▸ Your goal
Each of the entries below is to be written out exactly, and the images skipped.

▸ Exercise data
__________________________________________________

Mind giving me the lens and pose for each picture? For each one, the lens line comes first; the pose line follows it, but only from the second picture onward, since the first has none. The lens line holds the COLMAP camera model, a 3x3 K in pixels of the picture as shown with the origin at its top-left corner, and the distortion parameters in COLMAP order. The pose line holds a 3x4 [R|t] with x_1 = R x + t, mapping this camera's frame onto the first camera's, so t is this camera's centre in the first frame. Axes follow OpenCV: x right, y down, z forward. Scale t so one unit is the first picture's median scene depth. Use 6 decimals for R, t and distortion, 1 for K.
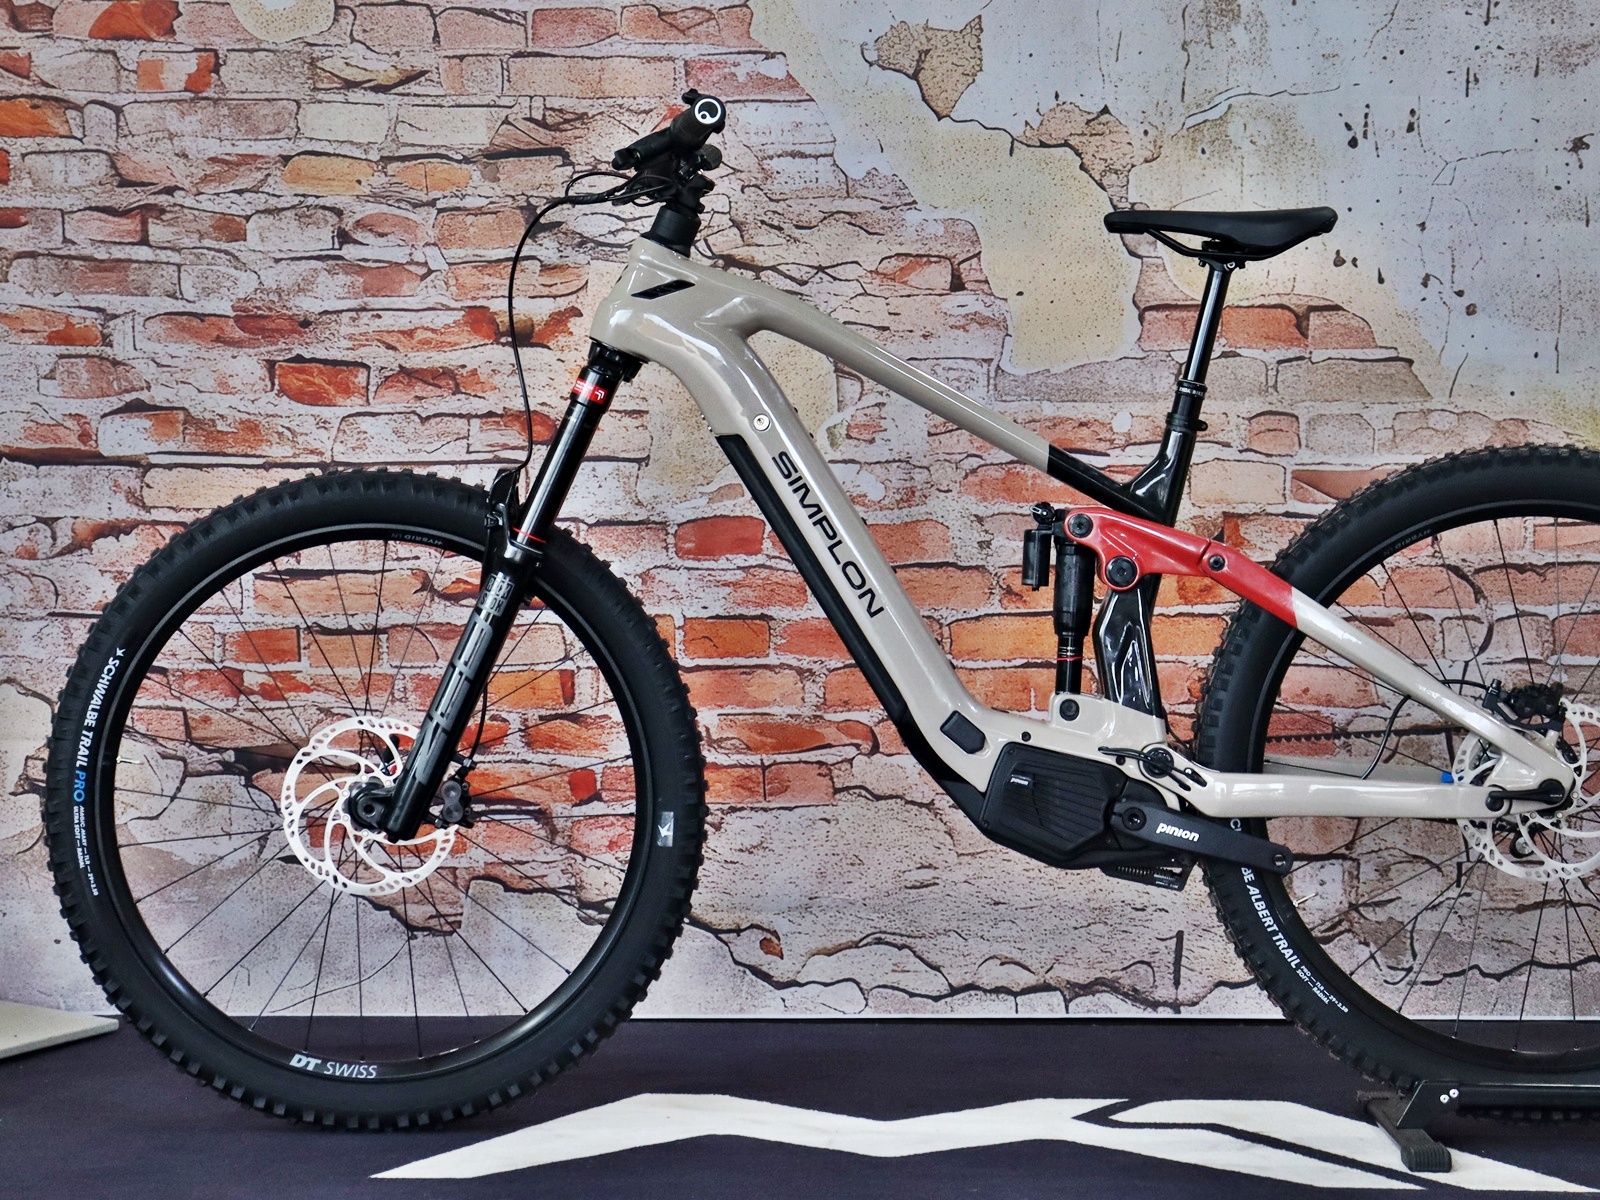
lens RADIAL K [[3536.0, 0, 570.3], [0, 3536.0, 468.1], [0, 0, 1]] dist [0.044239, 0.509550]
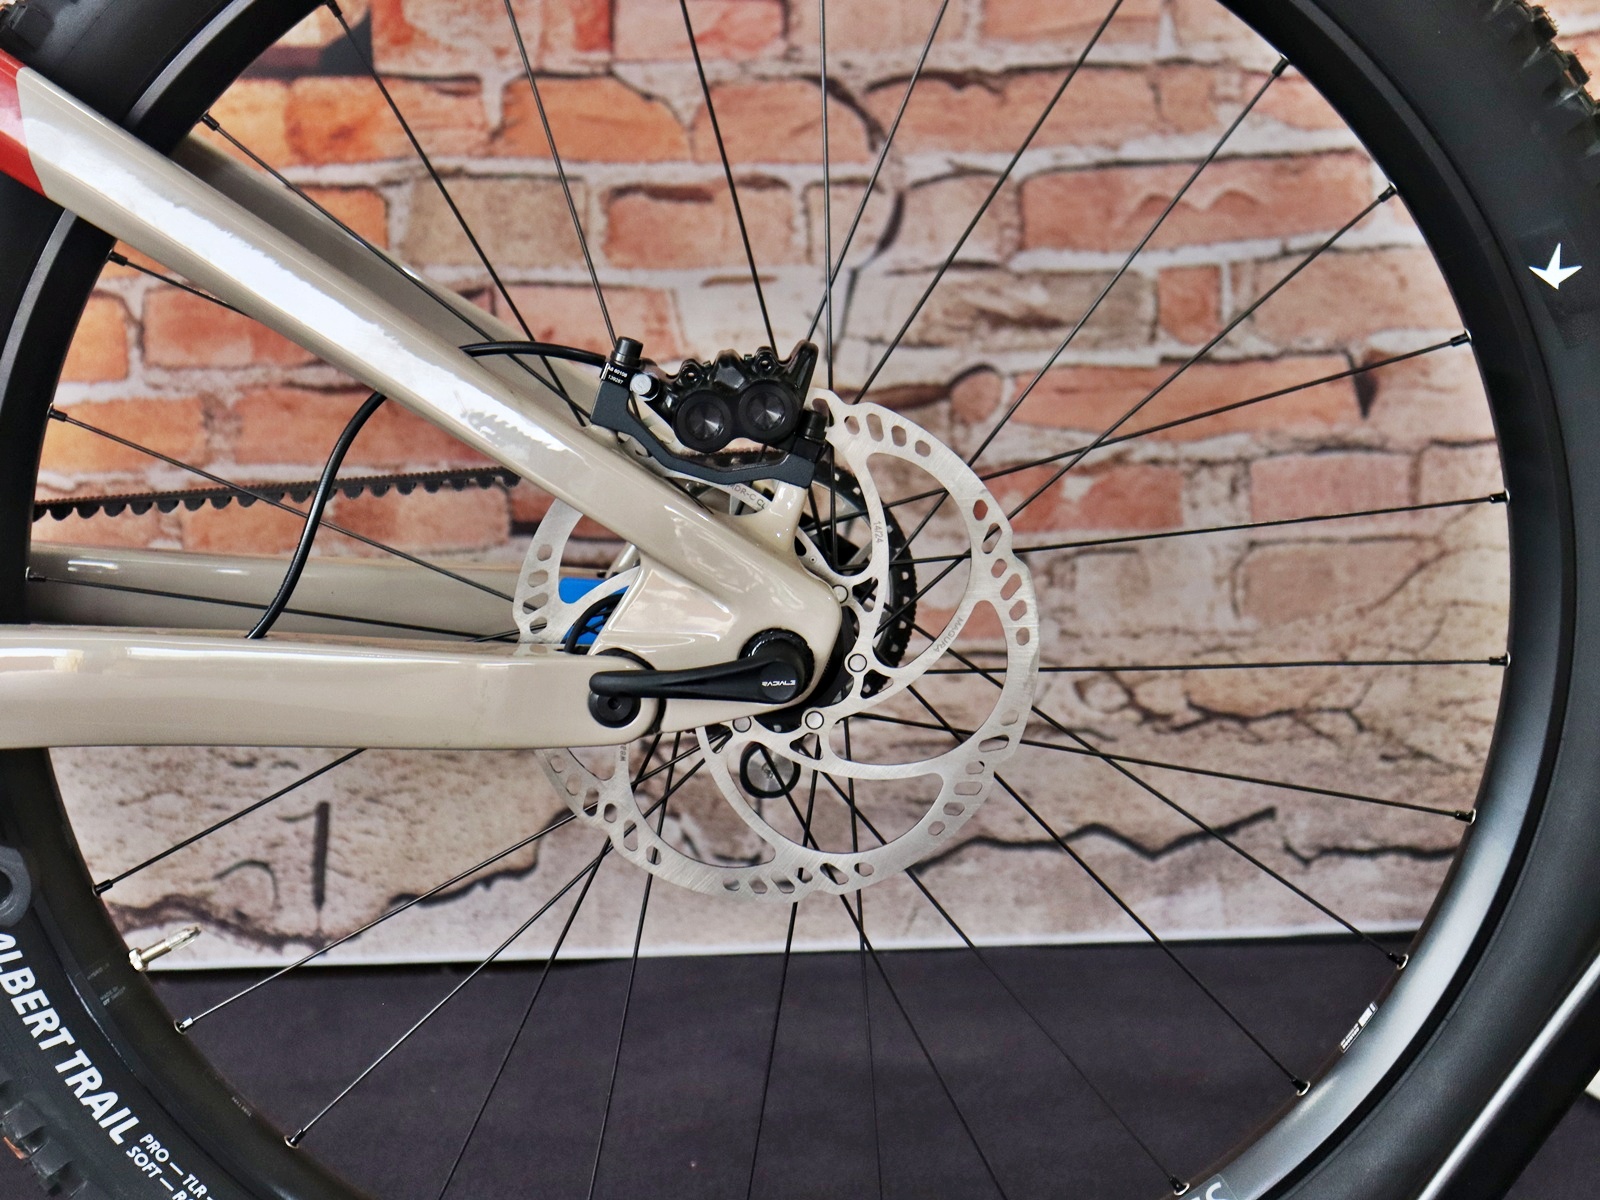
lens RADIAL K [[3001.0, 0, 780.1], [0, 3001.0, 604.2], [0, 0, 1]] dist [0.105774, 0.192260]
pose [[0.997741, -0.024841, 0.062417, 0.211986], [0.014908, 0.987828, 0.154832, 0.034754], [-0.065503, -0.153551, 0.985967, 0.565894]]
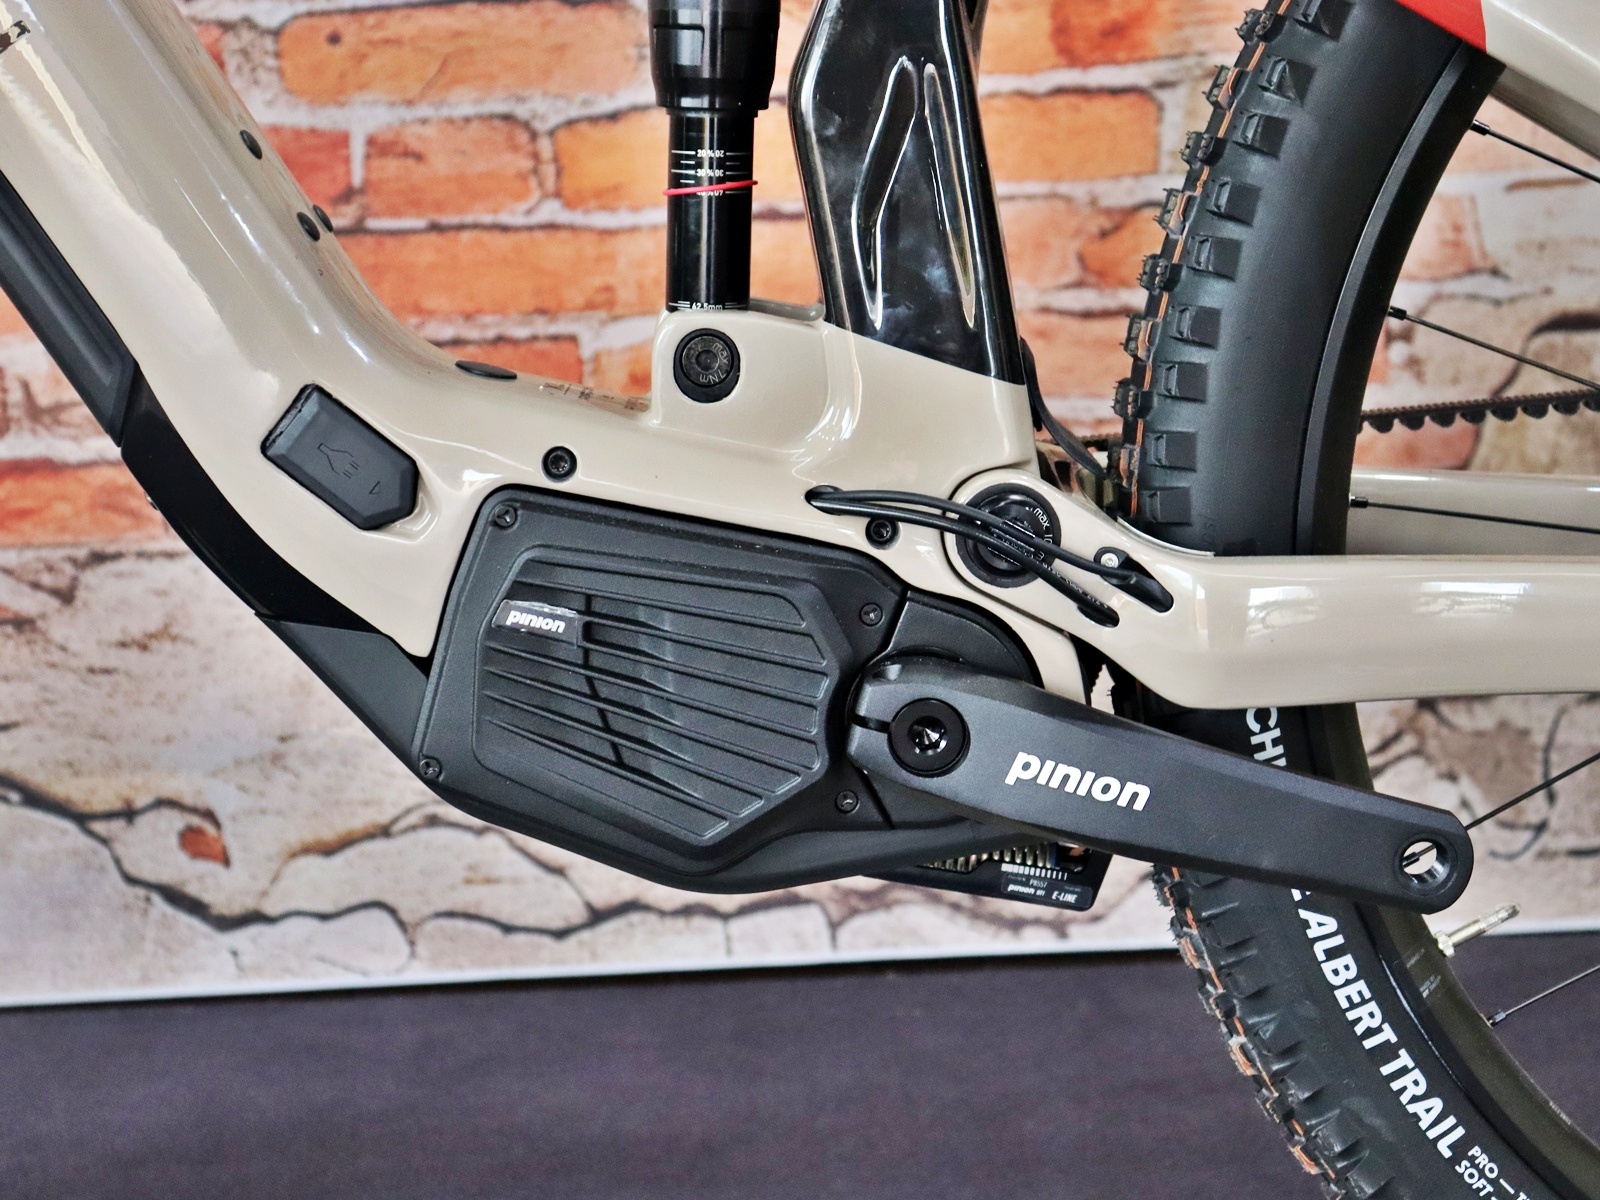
lens RADIAL K [[3001.0, 0, 780.1], [0, 3001.0, 604.2], [0, 0, 1]] dist [0.105774, 0.192260]
pose [[0.995606, -0.045492, 0.081849, 0.102146], [0.031219, 0.985310, 0.167896, 0.040205], [-0.088285, -0.164603, 0.982401, 0.613484]]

__________________________________________________

▸ Exercise output
Mind giving me the lens and pose for each picture? For each one, the lens line comes first; the pose line follows it, but only from the second picture onward, since the first has none. The lens line holds the COLMAP camera model, a 3x3 K in pixels of the picture as shown with the origin at its top-left corner, and the distortion parameters in COLMAP order. The pose line holds a 3x4 [R|t] with x_1 = R x + t, mapping this camera's frame onto the first camera's, so t is this camera's centre in the first frame. Axes follow OpenCV: x right, y down, z forward. Scale t so one unit is the first picture's median scene depth. Use 6 decimals for R, t and distortion, 1 for K.
lens RADIAL K [[3536.0, 0, 570.3], [0, 3536.0, 468.1], [0, 0, 1]] dist [0.044239, 0.509550]
lens RADIAL K [[3001.0, 0, 780.1], [0, 3001.0, 604.2], [0, 0, 1]] dist [0.105774, 0.192260]
pose [[0.997741, -0.024841, 0.062417, 0.211986], [0.014908, 0.987828, 0.154832, 0.034754], [-0.065503, -0.153551, 0.985967, 0.565894]]
lens RADIAL K [[3001.0, 0, 780.1], [0, 3001.0, 604.2], [0, 0, 1]] dist [0.105774, 0.192260]
pose [[0.995606, -0.045492, 0.081849, 0.102146], [0.031219, 0.985310, 0.167896, 0.040205], [-0.088285, -0.164603, 0.982401, 0.613484]]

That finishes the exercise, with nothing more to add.